Food, if you stop to think about it, is about more than food, about more than the caloric intake we need to live, about more than satisfying our growling stomachs. Food — or at least, a food scene — is about community, about connecting to friends and family and loved ones and strangers over a shared experience, about developing a sense of place and distinctiveness, about searching for new and interesting things and seeking out the artistry and innovation that separate, say, Orsay from Olive Garden.

That’s why vibrant cities and regions have vibrant food scenes, just like they have vibrant arts scenes and vibrant music scenes. That’s what our Bite By Bite by Neighborhood issue is all about — celebrating ours.

And make no mistake: Our food scene is vibrant, and getting more so every single day. From food trucks (which the City Council doesn’t quite seem to understand) to steakhouses (which they do), Arab sandwich shops to barbecue joints, sushi restaurants to fish camps, gastropubs to bakeries, Northeast Florida has something for everyone — if you’re willing to explore.

But before we indulge in this literary orgy of gluttony, let’s take a moment to remember that our community is full of people — too many people — who not only can’t afford a night out at Matthew’s, but even basic nutrition.

According to the Robert Wood Johnson Foundation, Duval is the least healthy of any major county in Florida, ranked 47th out of 67. Part of this is because too many of us smoke (20 percent, compared to a national benchmark of 13 percent, as of 2013), and are obese (28 percent versus 25 percent) and inactive (26 percent versus 21 percent; we are, after all, the least-walkable large city in the United States). It’s also that Duval has too many uninsured people (19 percent to 11 percent) and impoverished children (26 percent to 14 percent).
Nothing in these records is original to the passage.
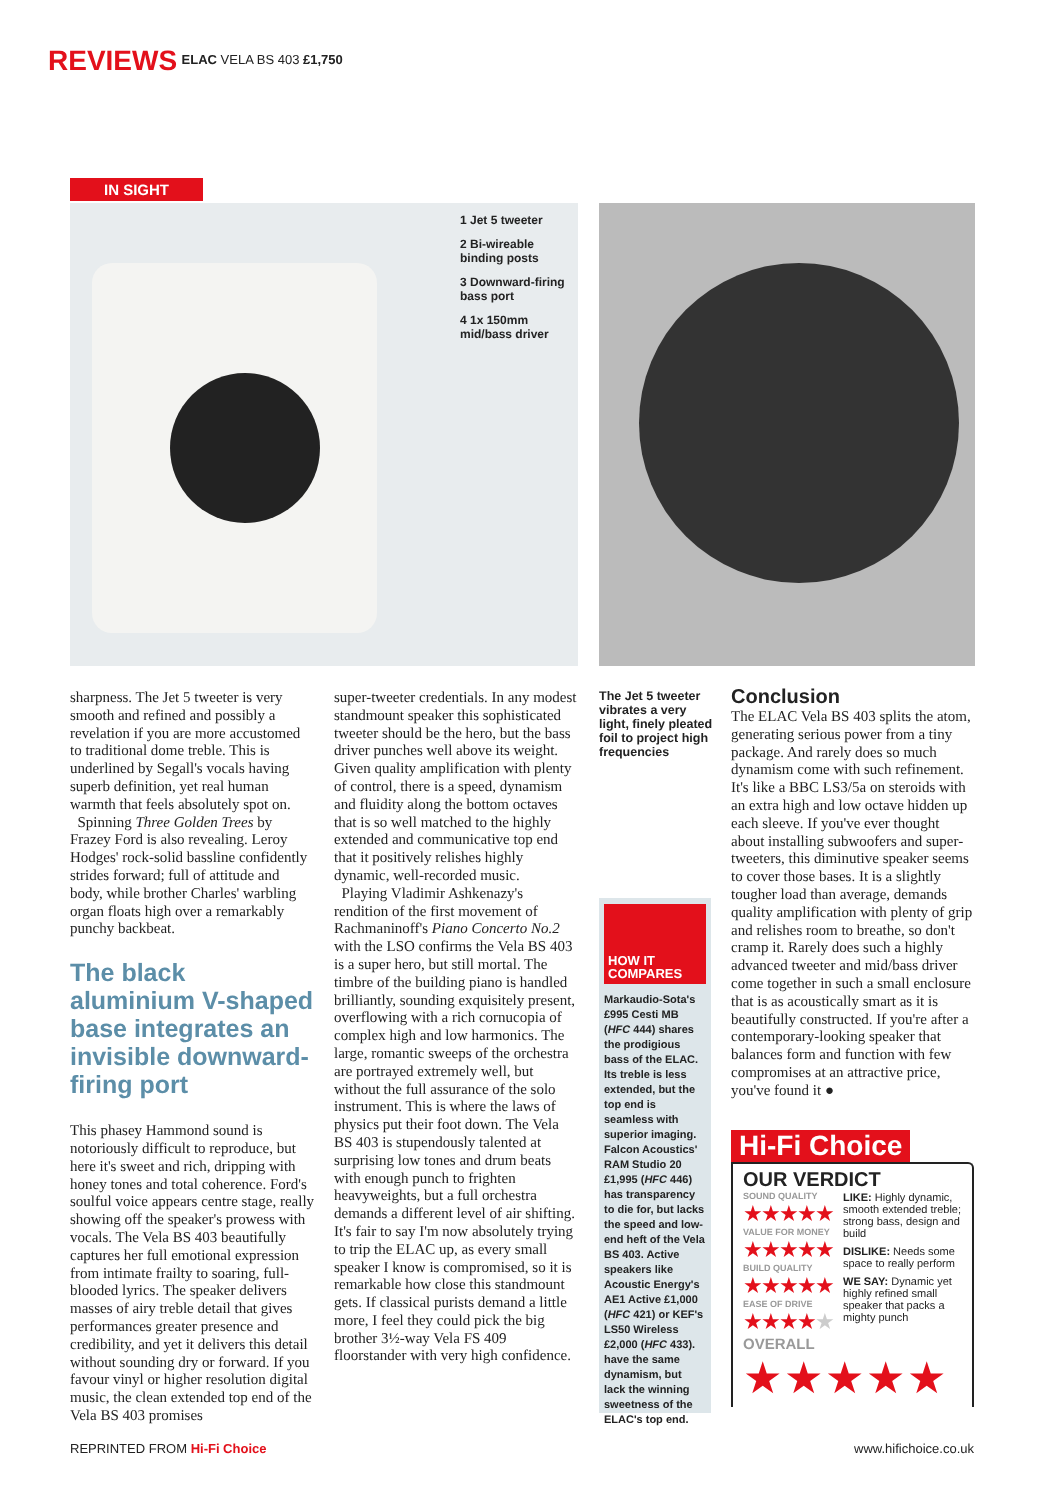REVIEWS ELAC VELA BS 403 £1,750
IN SIGHT
1 Jet 5 tweeter
2 Bi-wireable binding posts
3 Downward-firing bass port
4 1x 150mm mid/bass driver
sharpness. The Jet 5 tweeter is very smooth and refined and possibly a revelation if you are more accustomed to traditional dome treble. This is underlined by Segall's vocals having superb definition, yet real human warmth that feels absolutely spot on.
Spinning Three Golden Trees by Frazey Ford is also revealing. Leroy Hodges' rock-solid bassline confidently strides forward; full of attitude and body, while brother Charles' warbling organ floats high over a remarkably punchy backbeat.
The black aluminium V-shaped base integrates an invisible downward-firing port
This phasey Hammond sound is notoriously difficult to reproduce, but here it's sweet and rich, dripping with honey tones and total coherence. Ford's soulful voice appears centre stage, really showing off the speaker's prowess with vocals. The Vela BS 403 beautifully captures her full emotional expression from intimate frailty to soaring, full-blooded lyrics. The speaker delivers masses of airy treble detail that gives performances greater presence and credibility, and yet it delivers this detail without sounding dry or forward. If you favour vinyl or higher resolution digital music, the clean extended top end of the Vela BS 403 promises
super-tweeter credentials. In any modest standmount speaker this sophisticated tweeter should be the hero, but the bass driver punches well above its weight. Given quality amplification with plenty of control, there is a speed, dynamism and fluidity along the bottom octaves that is so well matched to the highly extended and communicative top end that it positively relishes highly dynamic, well-recorded music.
Playing Vladimir Ashkenazy's rendition of the first movement of Rachmaninoff's Piano Concerto No.2 with the LSO confirms the Vela BS 403 is a super hero, but still mortal. The timbre of the building piano is handled brilliantly, sounding exquisitely present, overflowing with a rich cornucopia of complex high and low harmonics. The large, romantic sweeps of the orchestra are portrayed extremely well, but without the full assurance of the solo instrument. This is where the laws of physics put their foot down. The Vela BS 403 is stupendously talented at surprising low tones and drum beats with enough punch to frighten heavyweights, but a full orchestra demands a different level of air shifting. It's fair to say I'm now absolutely trying to trip the ELAC up, as every small speaker I know is compromised, so it is remarkable how close this standmount gets. If classical purists demand a little more, I feel they could pick the big brother 3½-way Vela FS 409 floorstander with very high confidence.
The Jet 5 tweeter vibrates a very light, finely pleated foil to project high frequencies
HOW IT COMPARES
Markaudio-Sota's £995 Cesti MB (HFC 444) shares the prodigious bass of the ELAC. Its treble is less extended, but the top end is seamless with superior imaging. Falcon Acoustics' RAM Studio 20 £1,995 (HFC 446) has transparency to die for, but lacks the speed and low-end heft of the Vela BS 403. Active speakers like Acoustic Energy's AE1 Active £1,000 (HFC 421) or KEF's LS50 Wireless £2,000 (HFC 433). have the same dynamism, but lack the winning sweetness of the ELAC's top end.
Conclusion
The ELAC Vela BS 403 splits the atom, generating serious power from a tiny package. And rarely does so much dynamism come with such refinement. It's like a BBC LS3/5a on steroids with an extra high and low octave hidden up each sleeve. If you've ever thought about installing subwoofers and super-tweeters, this diminutive speaker seems to cover those bases. It is a slightly tougher load than average, demands quality amplification with plenty of grip and relishes room to breathe, so don't cramp it. Rarely does such a highly advanced tweeter and mid/bass driver come together in such a small enclosure that is as acoustically smart as it is beautifully constructed. If you're after a contemporary-looking speaker that balances form and function with few compromises at an attractive price, you've found it ●
Hi-Fi Choice
OUR VERDICT
SOUND QUALITY
★★★★★
VALUE FOR MONEY
★★★★★
BUILD QUALITY
★★★★★
EASE OF DRIVE
★★★★★
LIKE: Highly dynamic, smooth extended treble; strong bass, design and build
DISLIKE: Needs some space to really perform
WE SAY: Dynamic yet highly refined small speaker that packs a mighty punch
OVERALL
★★★★★
REPRINTED FROM Hi-Fi Choice www.hifichoice.co.uk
But here’s something else to consider: Seven percent of Duval residents (that’s 62,000 people) live in places with limited access to grocery stores — not convenience stores, with their four apples and six bananas by the checkout — and the healthful foods they provide (the national benchmark is 1 percent). As of 2011, the USDA classified nearly two dozen Jacksonville neighborhoods, many in Northwest Jacksonville and on the Eastside, as food deserts. Meanwhile, 53 percent — 53 percent — of restaurants in Duval County are fast-food, the kinds of places where poor people with few healthy options tend to frequent, consequently driving up rates of obesity and diabetes and health care costs.

In 2011, the City Council tried to help one of these deserts create an oasis, allocating $150,000 to help a neighborhood nonprofit develop the Eastside Emporium, a shopping center that would include a major grocery store. But the development deadline passed, the money was never released, and nothing happened. (The nonprofit did begin cleaning up the property’s damaged environment, the result of chemical spills from a long-closed wood-preserving company.)

I mention this not to be a buzzkill or lay on a guilt trip. (I quite enjoyed the copious “research” that went into this issue.) But we do well to remember that, as important as a dynamic food culture is to our city’s well-being, so is ensuring that all of our neighbors — no matter their ZIP code or income level — have at least some access to essentials that most of us take for granted.